Пир продолжался часа два, потом началось испытание. Никто не требовал, чтобы присутствовавшие замолчали и утихли, потому что волынка такой инструмент, который не стесняется шума и заглушит какой угодно крик и гвалт в комнате. Около дома собралась толпа народа. Товарищи мои поднялись по стене и уселись на открытое окно, я встал недалеко от них. Гюриель и его отец остались на прежнем месте. Карна, по жребию, досталось играть первому. Он влез на ларь и, ободряемый отцом, который не мог удержаться, чтобы не бить ему такт ногой, начал играть на волынке старинного устройства, об одном басе.
Он играл очень плохо, будучи крайне расстроен, и я заметил, что большая часть волынщиков была этим до крайности довольна. По обыкновению, они хранили молчание, чтобы придать себе больше важности, но и другие зрители также молчали, что сбило окончательно с толку бедного парня, который надеялся встретить хоть какое-нибудь ободрение. Отец его начал суетиться в великой досаде, обнаруживая тем свой злой и мстительный нрав.

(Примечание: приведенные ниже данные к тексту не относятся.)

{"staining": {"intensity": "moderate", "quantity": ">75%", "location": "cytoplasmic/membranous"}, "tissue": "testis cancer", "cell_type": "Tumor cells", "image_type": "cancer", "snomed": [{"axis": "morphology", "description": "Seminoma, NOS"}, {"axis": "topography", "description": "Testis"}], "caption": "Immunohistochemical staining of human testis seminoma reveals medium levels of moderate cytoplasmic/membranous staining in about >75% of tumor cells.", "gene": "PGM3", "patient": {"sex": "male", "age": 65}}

Когда пришла очередь Жозефа, он вырвался из объятий матери, которая все время шепотом умоляла его отказаться от своего намерения. Он влез на ларь, ловко держа огромную бурбонезскую волынку, всех ослепившую блеском серебряных украшений, зеркалами и длиною басов. Жозеф смотрел гордо и как будто с презрением на людей, собравшихся его послушать. Все заметили, как похорошел он, и молодые девушки наши спрашивали себя: тот ли это Жозе-зевака, который был таким слабым и хилым и которого все считали таким глупым? У него, впрочем, был такой спесивый вид, что он никому не мог понравиться, и когда комната наполнилась гулом его волынки, девушки почувствовали скорее страх, чем удовольствие.